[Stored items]

^^^^^^^^^^^^^^^^

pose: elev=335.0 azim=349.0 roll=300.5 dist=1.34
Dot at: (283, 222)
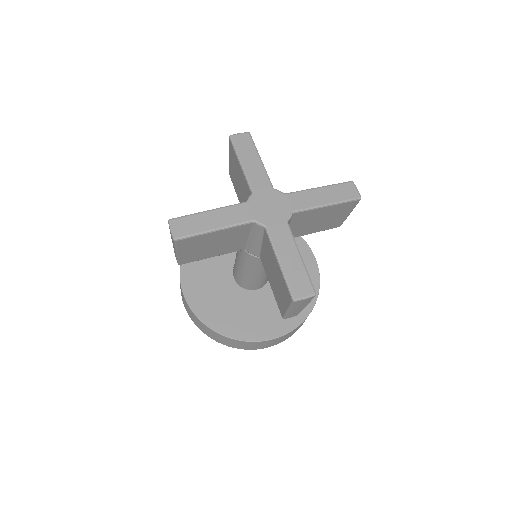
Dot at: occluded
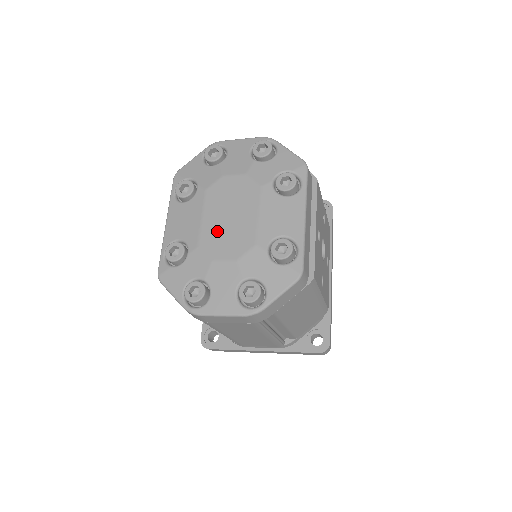
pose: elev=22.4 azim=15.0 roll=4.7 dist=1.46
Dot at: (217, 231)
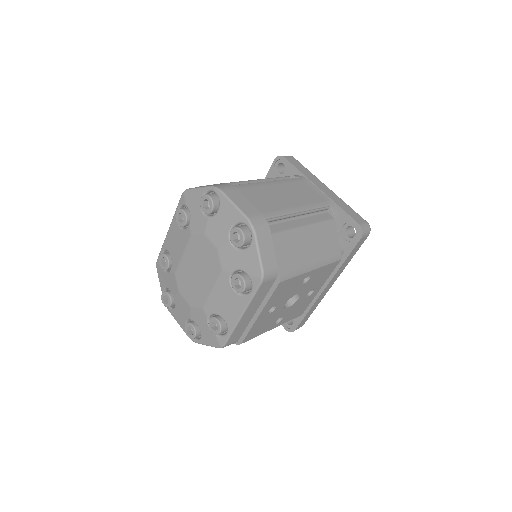
Dot at: (187, 275)
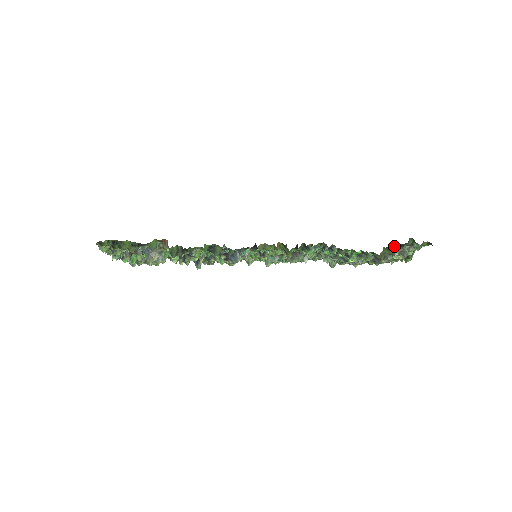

^^^^^^^^^^^^^^^^

_EXERCISE REQUIREMENTS:_
Convert the data above into a numbered list, one line per item, with blank lines left out. Omit the pictures.

_ANSWER TO THE EXERCISE:_
1. pose: elev=335.0 azim=349.0 roll=300.5 dist=1.34
2. Dot at: (283, 222)
3. Dot at: occluded
4. pose: elev=22.4 azim=15.0 roll=4.7 dist=1.46
5. Dot at: (217, 231)
6. Dot at: (187, 275)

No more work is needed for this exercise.